I would argue that only Psycho managed to deliver true shock and subliminal suspense at the same time. Shock, because the removal of a major movie star halfway through the story was truly a first. And suspense by way of subtle clues, foreshadowing and unnerving filmmaking techniques. Why are we made to watch every step of Marion’s showering ritual? Why would Hitchcock waste valuable screen time on such a mundane moment? Why the sudden, uncomfortable point-of-view switch? Why linger on the showerhead, on Marion unwrapping the bar of soap? Why the odd time cut, the crossing of the line, the jump cuts … and why, oh why, all that negative space? Those are signifiers, harbingers of things to come. In my mind, they represent Hitchcock’s most refined and subtle expression of suspense, in the sense that he doesn’t tell us precisely what’s coming, yet gives us the impression that something bad is about to happen. There’s no bomb under that table, but it sure does smell like gunpowder, doesn’t it? Can we call it “impressionistic suspense”?
To this day, I still do not fully understand why Hitchcock’s images didn’t traumatize me the way Eyes Without a Face or the head explosion in David Cronenberg’s Scanners did – because I know for a fact that I was just as young when I was exposed to them. What I do know with certainty, however, is that his images kept calling me back. During my early teenage years, I wanted to understand them. And I have come to realize that the power of Hitchcock’s cinema lies precisely in the relationship between his unforgettable frames and the narrative that allows them to resonate. In other words, the more I study and understand how Hitchcock operates on a structural story level, the more resonant and powerful those images become. The final shot of Vertigo haunts me, because Hitchcock somehow, miraculously, managed to subject James Stewart’s Scottie to the double loss of the same woman; to trick us into believing that the story might have been (alternately) a mystery, a ghost story, or a fever dream; and to remove Scottie’s story goal, even the major dramatic question, to boldly switch the genre and tone of his film. The shower scene haunts me equally, not because of the sheer power of its indelible images, which is undeniable; but because it is the logical punctuation of the first half of the film — every moment of which is meaningfully dedicated to the tragic lives of two sad, lonely, yearning, impulsive, and deeply flawed individuals, who somehow catch a fleeting glimpse of their own reflection in the dark mirror of their doppelgänger’s soul.

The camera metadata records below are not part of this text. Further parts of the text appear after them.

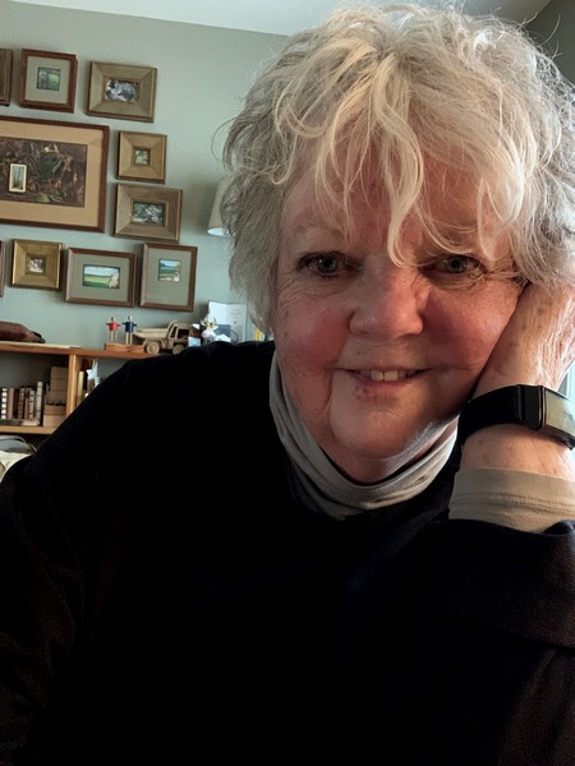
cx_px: 288
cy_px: 383
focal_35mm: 32
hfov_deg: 44.2
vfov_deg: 56.8
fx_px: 709
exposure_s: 1/20
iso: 500
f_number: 2.2
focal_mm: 2.87
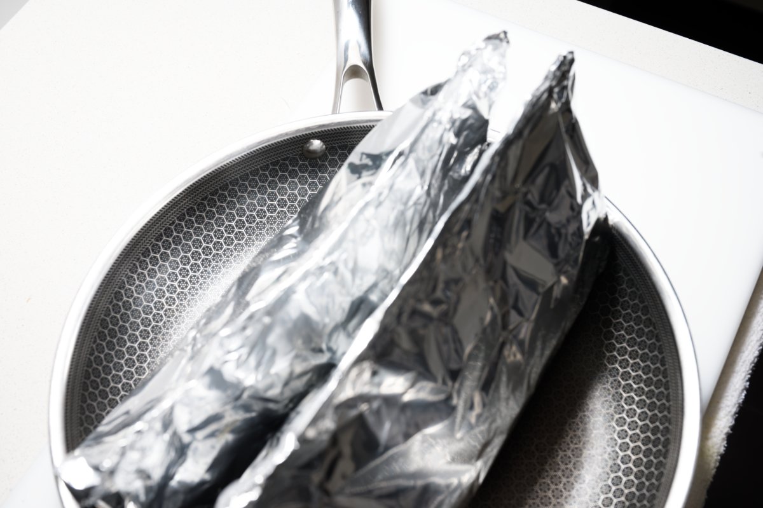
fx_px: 974
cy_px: 254
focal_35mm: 46
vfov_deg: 29.2
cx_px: 382
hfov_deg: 42.8
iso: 100
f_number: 8
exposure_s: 1/100
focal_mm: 46
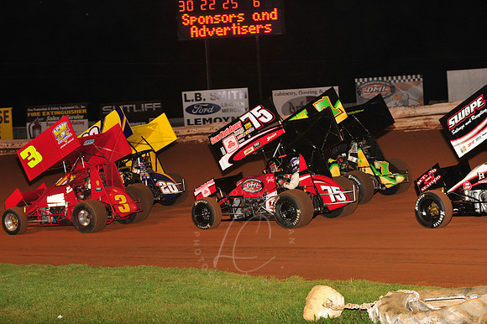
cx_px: 244
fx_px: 1244
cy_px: 162
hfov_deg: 22.2
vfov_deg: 14.8
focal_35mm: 92
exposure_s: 1/320
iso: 1000
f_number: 6.3
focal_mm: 92
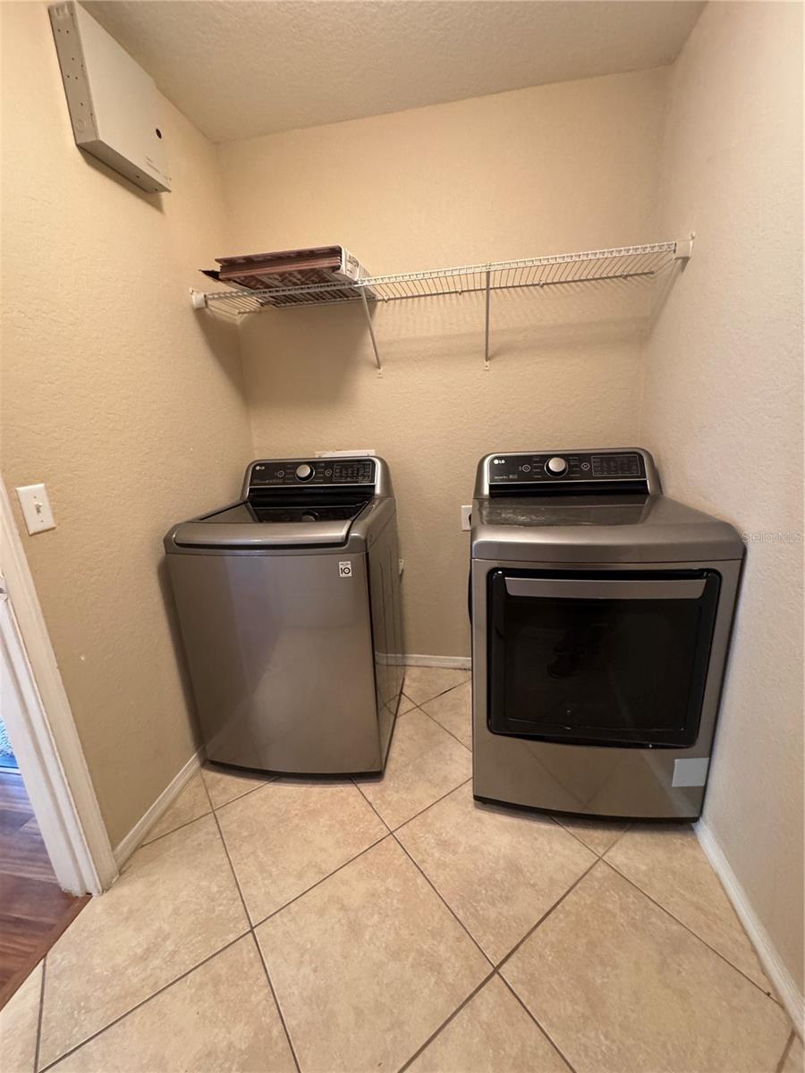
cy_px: 536
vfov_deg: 102.1
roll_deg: +2.9
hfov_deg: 85.7
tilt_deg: -16.3
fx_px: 434
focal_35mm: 14
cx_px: 402
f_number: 2.2
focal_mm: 2.22
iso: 1000
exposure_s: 1/40
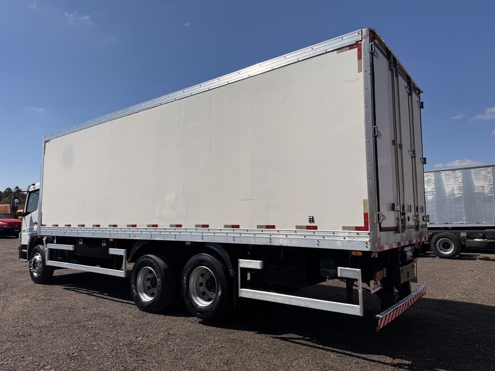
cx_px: 248
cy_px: 186
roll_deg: +0.0
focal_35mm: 24
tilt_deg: +5.5
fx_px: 343
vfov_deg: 56.8
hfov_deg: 71.6
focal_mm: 6.76
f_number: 1.78
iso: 80
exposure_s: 1/9091
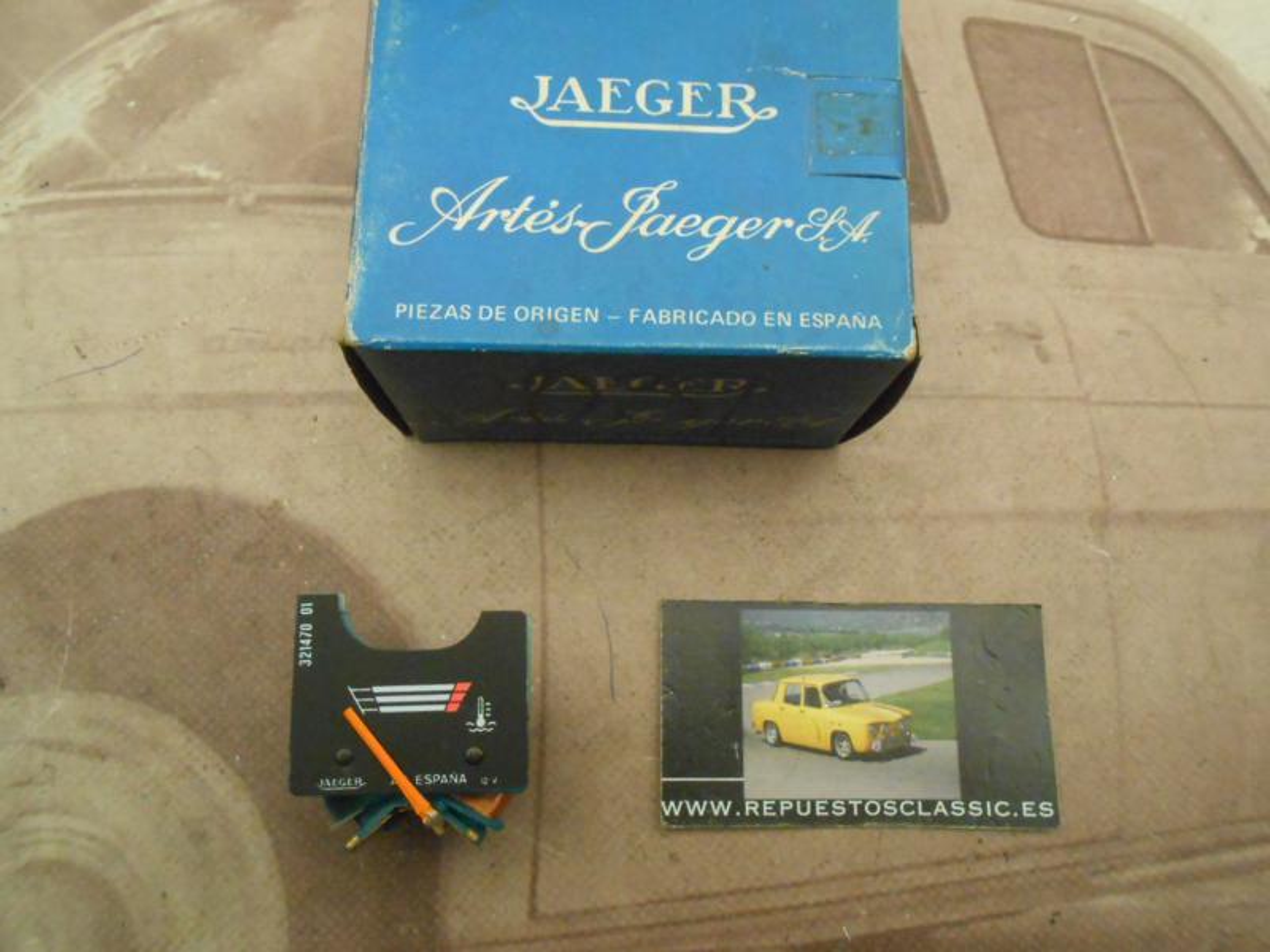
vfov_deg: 53.1
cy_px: 476
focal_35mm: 26
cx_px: 635
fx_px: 954
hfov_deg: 67.3
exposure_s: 1/80
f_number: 3.5
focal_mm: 4.6
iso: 800
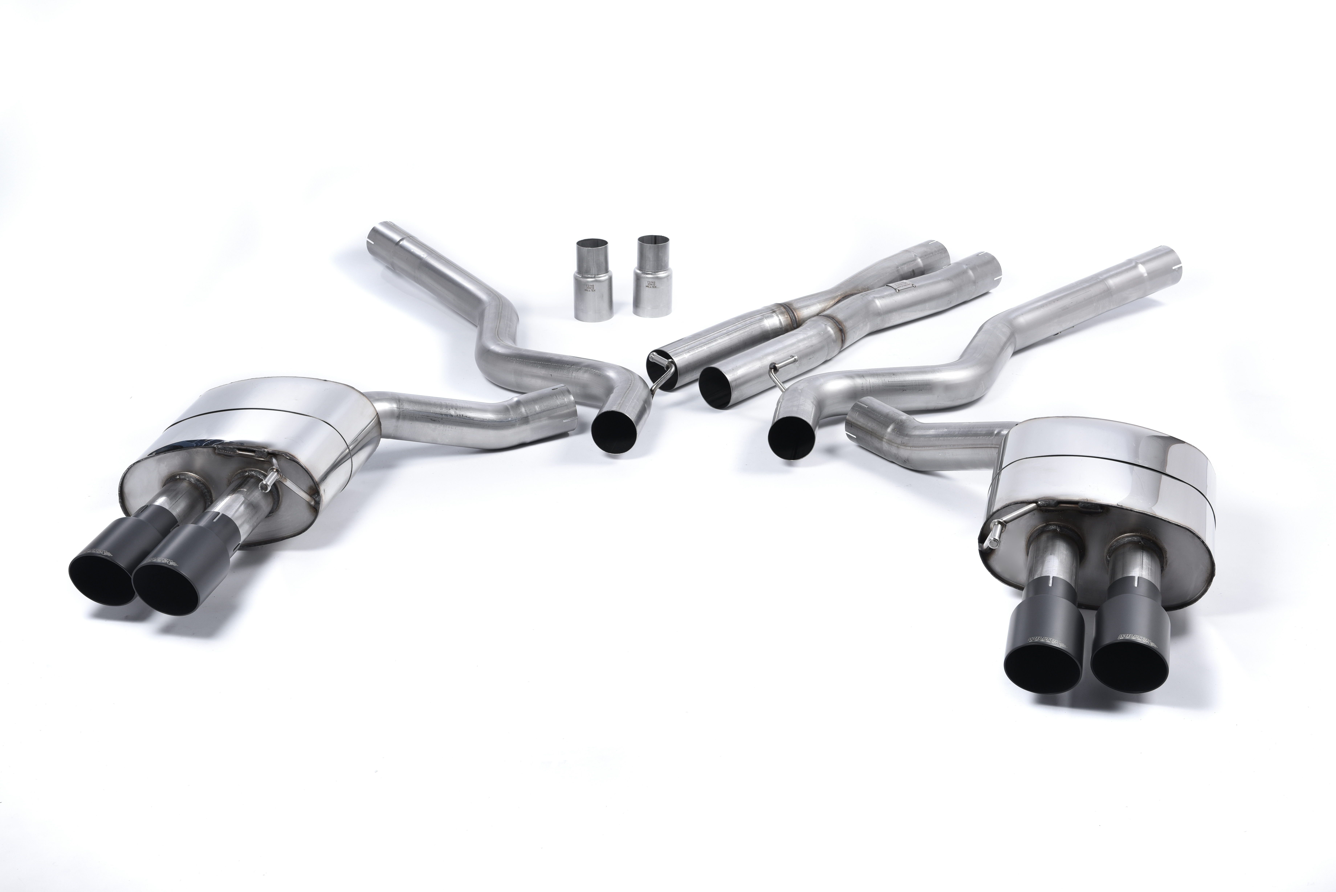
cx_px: 668
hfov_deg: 35.6
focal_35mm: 56
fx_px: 2079
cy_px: 446
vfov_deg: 24.2
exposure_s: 1/200
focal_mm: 56
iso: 160
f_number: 14
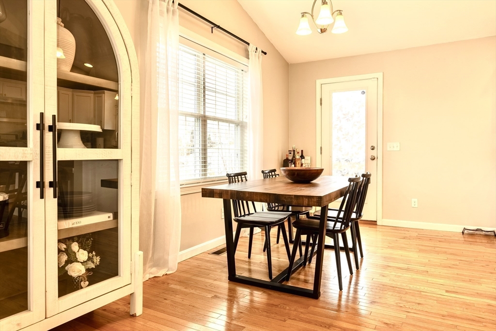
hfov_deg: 73.7
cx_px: 248
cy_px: 166
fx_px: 331
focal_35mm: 24
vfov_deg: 53.1
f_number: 5.6
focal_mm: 16
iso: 320
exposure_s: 1/800
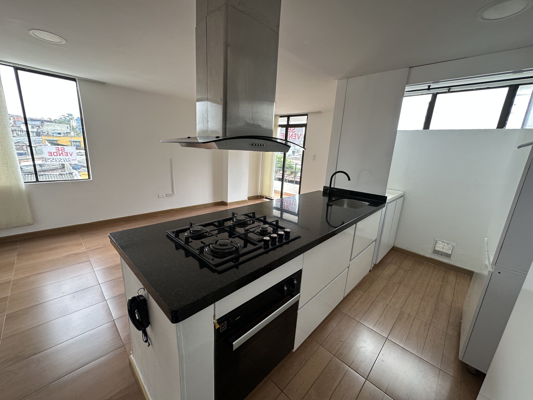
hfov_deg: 102.1
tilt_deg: -13.5
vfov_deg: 85.7
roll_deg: -3.2
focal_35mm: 14
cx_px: 266
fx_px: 216
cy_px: 200
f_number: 2.2
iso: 80
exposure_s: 1/99
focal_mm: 2.22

When people ask me about my first memory of Psycho, I think about Georges Franju. And when I think about Georges Franju, all I can think about is Hitchcock’s superior storytelling power, through what he called “pure cinema.” And then I understand why his mischievous cinematic tricks and glorious images keep calling me back to the source – “back to the primal moment,” as Richard Stanley says in 78/52 – moments before an epic deconstruction of the scene that was always there for me, and remains here to haunt our collective nightmares.